There's broad support for the measure that Labor is proposing. The Australian Chamber of Commerce and Industry in its prebudget submission called for more incentives exactly like the one that Labor is proposing, specifically arguing:

… the government should adopt the Opposition's proposed enhancements to accelerated depreciation.

That's from the Australian Chamber of Commerce and Industry. James Pearson, the CEO of the Australian Chamber of Commerce and Industry, said:

Business welcomes this commitment from the Opposition—it's good policy … What's particularly positive is the proposal to make this a permanent feature.

This is important as policy certainty and policy consistency is critical for business.

Innes Willox, the AIG chief executive, said:

The Investment Guarantee would provide a significant boost for businesses to invest particularly for longer-lived investments.

The proposed measure comes at a time when business investment, and particularly non-mining investment, has been slow to recover in recent years.

As a measure designed to lift investment, the Investment Guarantee would increase the stock of invested capital, boost the quantity of capital per worker, raise productivity and underwrite an acceleration of real wage growth.

The Energy Efficiency Council said:

A new Federal Labor policy that gives an immediate tax deduction to businesses that invest in energy saving equipment would help slash energy bills …

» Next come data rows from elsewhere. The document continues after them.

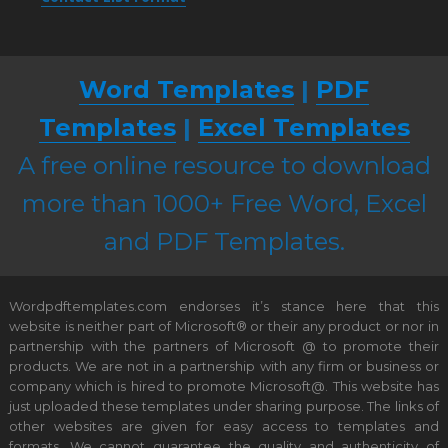
Word Templates
|
PDF
Templates
|
Excel Templates
A free online resource to download
more than 1000+ Free Word, Excel
and PDF Templates.
Wordpdftemplates.com endorses it’s stance here that this
website is neither part of Microsoft® or their any product or nor in
partnership with the partners of Microsoft @ to promote their
products. We are not in a partnership with any firm or business or
company which is hired to promote Microsoft@. This website has
just uploaded these templates under sharing purpose. The links of
other websites are given for easy access to templates and
formats. We cannot guarantee the quality and authenticity of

Ken Morrison from the Property Council of Australia said:

… the Australian Investment Guarantee would be a powerful tool for accelerating energy efficiency gains across different industries, but especially in the built environment … We welcome Federal Labor's announcement of this policy and the potential it has to help reduce costs for consumers.

Finally, Peter Strong from COSBOA, the small business advocacy group in Australia, said:

Labor's announcement is a welcome one as it would make it easier for Australian businesses to invest and grow. The fact that this measure is available to all businesses, big and small, is also very positive as it will help small businesses directly as well as encouraging larger businesses to invest in the products sold by small business.

So there's the voice of industry. That's what small business representatives, medium business representatives, bigger business representatives and the peak industry bodies in this country are saying about Labor's proposed Australian investment guarantee. It's clear that the investment guarantee really is about jobs, growth and rewarding businesses that make new investments in Australia.

While our plan guarantees that new investments in Australia are made in Australia, the Liberals' $65 billion tax handout will only guarantee windfall profits and windfall advantages for foreign shareholders and bigger executive bonuses. Labor's tax relief is targeted and affordable, and it works. That's why I move the following second reading amendment:

That all words after "That" be omitted with a view to substituting the following words:

"whilst not declining to give the bill a second reading, the House notes that unlike the Government's company tax cut plan, the Opposition's Australian Investment Guarantee will provide targeted tax relief for businesses that invest in Australia and Australians, and guarantees new investment".

I commend that second reading amendment to the House.